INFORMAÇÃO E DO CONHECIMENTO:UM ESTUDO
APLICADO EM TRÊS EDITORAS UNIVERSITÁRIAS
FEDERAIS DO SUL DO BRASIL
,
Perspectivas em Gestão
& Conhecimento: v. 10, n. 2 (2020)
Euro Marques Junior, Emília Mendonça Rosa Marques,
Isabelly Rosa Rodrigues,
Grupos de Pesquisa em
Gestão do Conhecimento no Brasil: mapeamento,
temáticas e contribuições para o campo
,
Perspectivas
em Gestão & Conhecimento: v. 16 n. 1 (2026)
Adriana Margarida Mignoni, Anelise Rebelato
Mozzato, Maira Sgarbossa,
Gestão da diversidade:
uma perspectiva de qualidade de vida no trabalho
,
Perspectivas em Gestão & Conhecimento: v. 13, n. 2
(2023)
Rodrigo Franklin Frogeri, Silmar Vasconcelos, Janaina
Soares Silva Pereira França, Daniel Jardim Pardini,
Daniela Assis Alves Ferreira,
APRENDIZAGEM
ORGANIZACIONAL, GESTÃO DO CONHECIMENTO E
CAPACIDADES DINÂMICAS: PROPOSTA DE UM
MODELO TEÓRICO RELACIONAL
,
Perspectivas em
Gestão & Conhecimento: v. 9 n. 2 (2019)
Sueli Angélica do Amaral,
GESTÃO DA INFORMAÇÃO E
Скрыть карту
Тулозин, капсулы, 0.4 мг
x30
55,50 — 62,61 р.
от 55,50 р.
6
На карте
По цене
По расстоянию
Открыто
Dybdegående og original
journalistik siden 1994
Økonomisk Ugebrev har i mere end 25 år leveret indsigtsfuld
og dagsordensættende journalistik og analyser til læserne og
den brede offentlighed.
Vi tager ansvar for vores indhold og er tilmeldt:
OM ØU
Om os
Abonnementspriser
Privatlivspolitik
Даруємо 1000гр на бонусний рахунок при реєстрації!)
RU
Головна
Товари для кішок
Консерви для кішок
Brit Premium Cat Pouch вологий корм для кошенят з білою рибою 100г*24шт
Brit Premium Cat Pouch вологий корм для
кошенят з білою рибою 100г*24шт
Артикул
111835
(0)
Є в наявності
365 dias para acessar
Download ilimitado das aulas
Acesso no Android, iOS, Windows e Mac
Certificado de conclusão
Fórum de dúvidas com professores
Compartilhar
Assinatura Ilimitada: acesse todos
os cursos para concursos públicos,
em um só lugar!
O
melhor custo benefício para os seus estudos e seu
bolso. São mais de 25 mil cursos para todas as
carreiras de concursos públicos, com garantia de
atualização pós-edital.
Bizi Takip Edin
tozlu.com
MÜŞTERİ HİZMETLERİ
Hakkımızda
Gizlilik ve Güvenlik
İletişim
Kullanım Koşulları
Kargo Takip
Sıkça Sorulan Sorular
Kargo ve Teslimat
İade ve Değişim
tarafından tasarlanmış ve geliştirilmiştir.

--

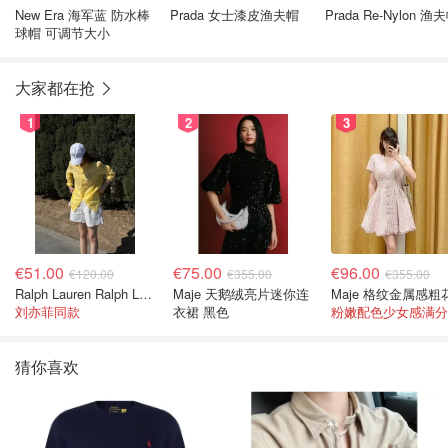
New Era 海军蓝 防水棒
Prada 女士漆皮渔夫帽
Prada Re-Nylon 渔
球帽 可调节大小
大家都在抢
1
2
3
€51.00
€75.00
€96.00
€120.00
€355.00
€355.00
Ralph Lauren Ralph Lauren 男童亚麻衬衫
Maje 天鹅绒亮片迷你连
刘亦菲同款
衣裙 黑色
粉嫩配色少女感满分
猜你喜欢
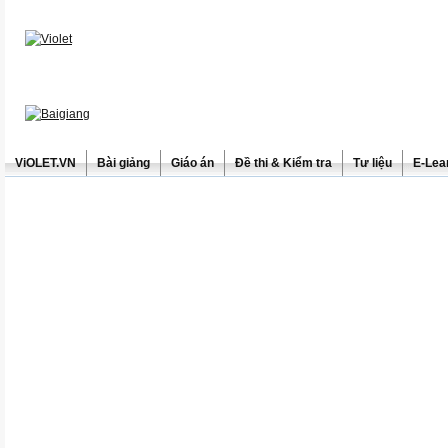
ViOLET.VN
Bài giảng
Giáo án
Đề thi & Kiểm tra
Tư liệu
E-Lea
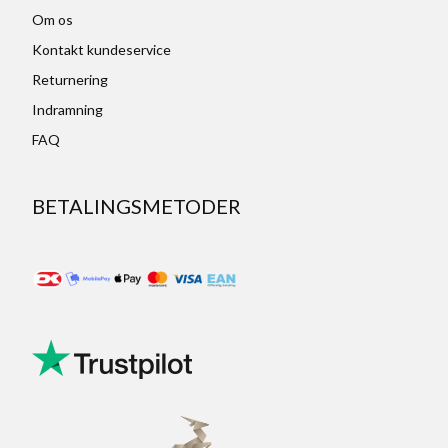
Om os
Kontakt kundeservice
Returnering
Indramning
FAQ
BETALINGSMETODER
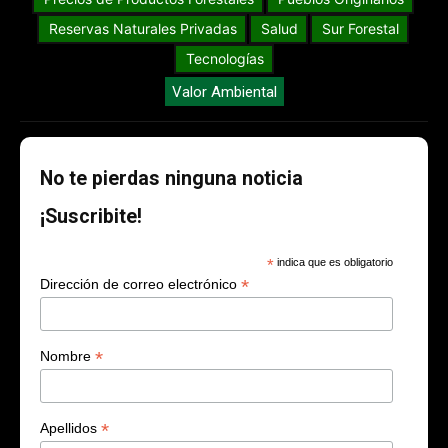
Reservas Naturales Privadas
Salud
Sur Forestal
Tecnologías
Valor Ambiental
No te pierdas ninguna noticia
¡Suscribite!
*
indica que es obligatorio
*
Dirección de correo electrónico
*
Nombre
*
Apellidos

---

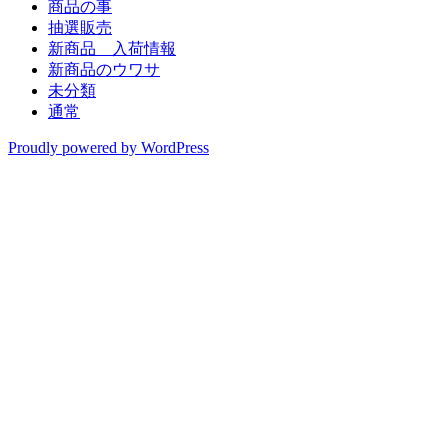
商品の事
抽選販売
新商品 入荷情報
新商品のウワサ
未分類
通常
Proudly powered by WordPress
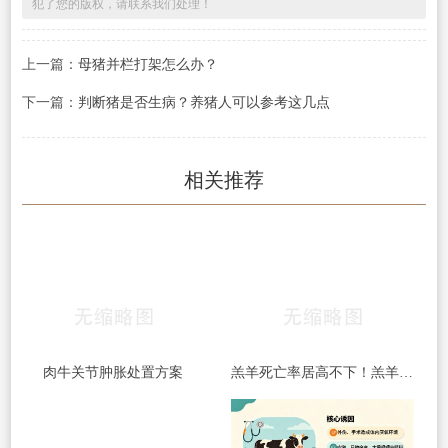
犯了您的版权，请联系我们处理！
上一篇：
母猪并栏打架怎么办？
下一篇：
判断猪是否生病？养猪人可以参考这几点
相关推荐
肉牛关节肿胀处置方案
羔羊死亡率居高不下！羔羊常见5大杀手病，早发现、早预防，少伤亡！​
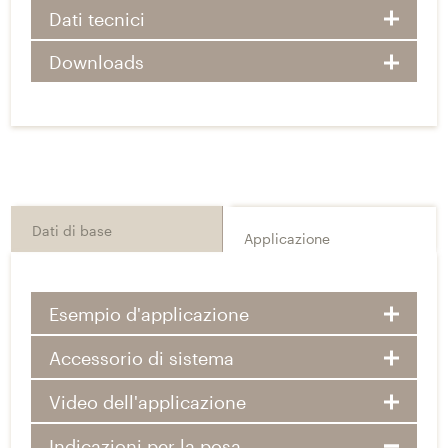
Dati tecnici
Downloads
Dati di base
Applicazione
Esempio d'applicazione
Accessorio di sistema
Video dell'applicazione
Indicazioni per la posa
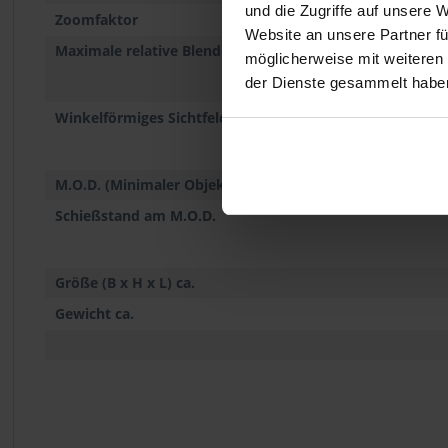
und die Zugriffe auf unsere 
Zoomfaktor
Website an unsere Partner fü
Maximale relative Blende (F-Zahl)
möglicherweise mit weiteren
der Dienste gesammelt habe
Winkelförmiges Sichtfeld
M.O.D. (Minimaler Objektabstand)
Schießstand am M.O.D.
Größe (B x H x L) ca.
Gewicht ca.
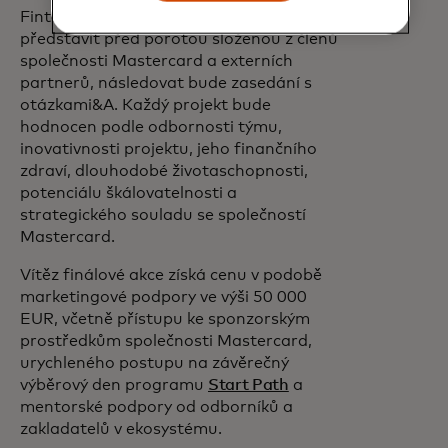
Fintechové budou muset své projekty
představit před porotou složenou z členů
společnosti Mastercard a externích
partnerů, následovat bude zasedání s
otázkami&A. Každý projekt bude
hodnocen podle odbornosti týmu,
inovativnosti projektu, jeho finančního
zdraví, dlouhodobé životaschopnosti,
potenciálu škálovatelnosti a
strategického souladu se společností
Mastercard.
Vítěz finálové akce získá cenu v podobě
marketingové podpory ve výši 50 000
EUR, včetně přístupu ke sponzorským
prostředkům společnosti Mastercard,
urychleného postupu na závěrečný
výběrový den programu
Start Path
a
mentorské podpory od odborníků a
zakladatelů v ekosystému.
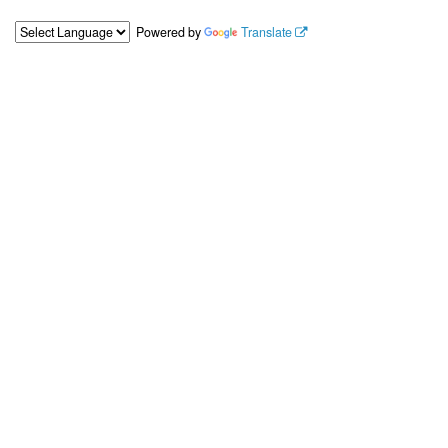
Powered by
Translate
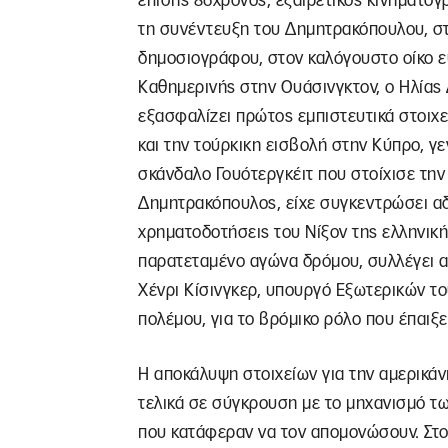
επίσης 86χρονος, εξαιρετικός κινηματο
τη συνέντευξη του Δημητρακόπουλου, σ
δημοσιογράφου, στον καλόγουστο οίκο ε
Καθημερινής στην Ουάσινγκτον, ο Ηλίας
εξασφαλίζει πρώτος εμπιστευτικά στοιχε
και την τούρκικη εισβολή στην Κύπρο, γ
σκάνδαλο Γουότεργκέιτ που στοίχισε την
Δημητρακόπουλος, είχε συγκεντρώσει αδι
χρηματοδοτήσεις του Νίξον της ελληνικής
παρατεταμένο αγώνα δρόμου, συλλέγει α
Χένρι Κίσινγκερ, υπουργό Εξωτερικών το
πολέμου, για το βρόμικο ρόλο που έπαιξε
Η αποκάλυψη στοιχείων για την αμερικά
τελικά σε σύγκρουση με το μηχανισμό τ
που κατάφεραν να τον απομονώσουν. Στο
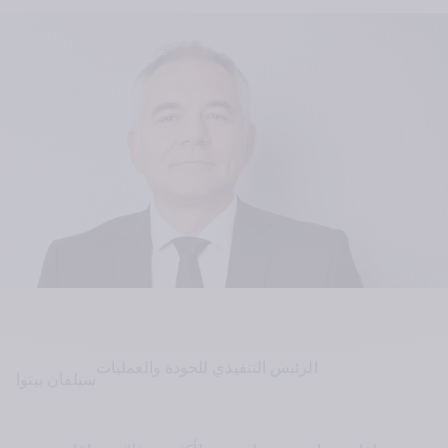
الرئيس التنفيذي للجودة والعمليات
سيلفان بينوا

* TASK *
The lines to return are those with the string "στην" in them; copy each from the entries above.

* ANSWER BOX *
Καθημερινής στην Ουάσινγκτον, ο Ηλίας
και την τούρκικη εισβολή στην Κύπρο, γ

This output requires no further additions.